I relunctantly agree that BSA has the right to exclude those kids if they want. I have the right to ignore them when they come for my child, and for them not to be given state imprimatur by holding captive audience recruitment drives along with the nuggets and tater tots. They are not ROTC; the military makes a much stronger case for their presence on state-funded campuses. This is a homophobic, theist club trading on a reputation that remains largely unexplored by the body popular despite some disturbing events that may call into question their status as a community good neighbor.

What if the Klan came to schools to recruit, and told the kids that everyone was welcome at a fun rally in two weeks, and gave kids a wristband to remind them? Except, everyone--including the school officials--knew that any minority, jewish or gay kids who showed up at the meeting got whipped while the white kids got ice cream. Would you hold the school liable for sponsoring time at lunch on the Klan's next recruitment drive? Of course you would.

Atheists and gays don't get whipped by the Boy Scouts (hopefully), they just get rejected after being told in school they were welcome. It's not the size of the discriminatory punishment; what happens to the "bad" kids is irrelevant. The point is that the school knows that the Scouts are not there for any kid to join, and to offer them time--especially under the initial guise that all children may benefit from their presentation--is to implicitly endorse that practice. The bottom line is that the Boy Scouts are a discriminatory organization, and just because they have the right to be so, does not mean that government-based institutions have to embrace or even tolerate them--and to offer BSA time when students must be in school is to strongly endorse the credibility of BSA.

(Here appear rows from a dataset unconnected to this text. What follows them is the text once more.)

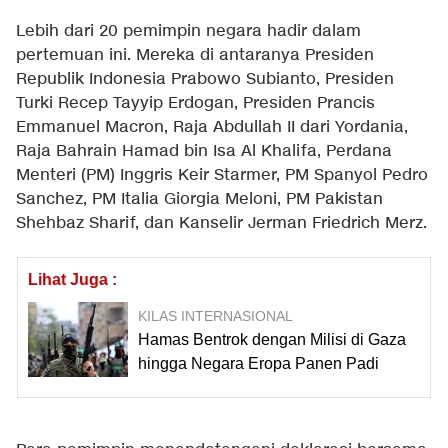
Lebih dari 20 pemimpin negara hadir dalam
pertemuan ini. Mereka di antaranya Presiden
Republik Indonesia Prabowo Subianto, Presiden
Turki Recep Tayyip Erdogan, Presiden Prancis
Emmanuel Macron, Raja Abdullah II dari Yordania,
Raja Bahrain Hamad bin Isa Al Khalifa, Perdana
Menteri (PM) Inggris Keir Starmer, PM Spanyol Pedro
Sanchez, PM Italia Giorgia Meloni, PM Pakistan
Shehbaz Sharif, dan Kanselir Jerman Friedrich Merz.
Lihat Juga :
KILAS INTERNASIONAL
Hamas Bentrok dengan Milisi di Gaza
hingga Negara Eropa Panen Padi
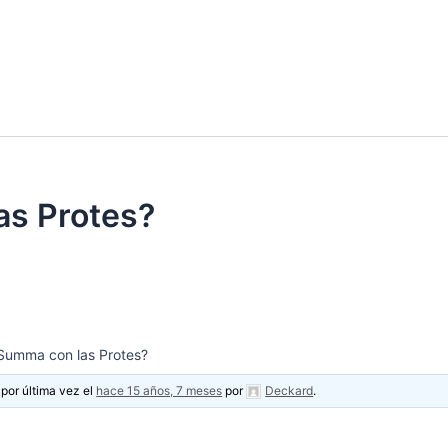
as Protes?
 Summa con las Protes?
 por última vez el
hace 15 años, 7 meses
por
Deckard
.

Lest you think that I expand the school's liability too far, here's Kistler:
...according to the majority, the discrimination occurred only at a later time, apart from any school activity. The majority's conclusion is difficult to square with the statutory definition of discrimination. That definition is not limited to overt acts of discrimination that occur in a public school program, service, or activity, as the majority's opinion appears to assume; it also includes "any act that is fair in form but discriminatory in operation." ORS 659.580(1). That definition assumes that an act that occurs in a public school program, service, or activity may appear neutral when made. It also recognizes that that apparently neutral act may turn out to be discriminatory in operation. [emph mine]
Kistler points out that school officials not only may, but must include contextual information in their decision, and specifically with regard to whether the acts promoted or endorsed are eventually discriminatory in nature. Clearly in the case of the Boy Scouts they were, and thus the school is on the hook.

It's important to make a strong legal argument for why this ruling is a bunch of hooey, but there's a far simpler test: it's a ridiculous hair-splitter. Like I said, it's a fairly obvious construct--the Scouts discriminate, and the school winked at it. Creating a shield that encourages officials to turn off their brains in order to be safe on the establishment clause, does no one in Oregon (and beyond) any damn good. What's saddest is that this ruling comes long after schools in Oregon modified their policies towards accepting the Scouts:
The Portland public schools no longer allow groups to conduct the kind of recruiting the Powells objected to, said General Counsel Jollee Patterson. Access is limited to groups that offer services to students, and such groups are permitted only to distribute leaflets and brochures, she said.
The public has taken the lead, and BSA (along with other niche-groups) is given far less free reign in schools than they used to. It's OSC that's behind the curve, rational to a fault and slow on the uptake.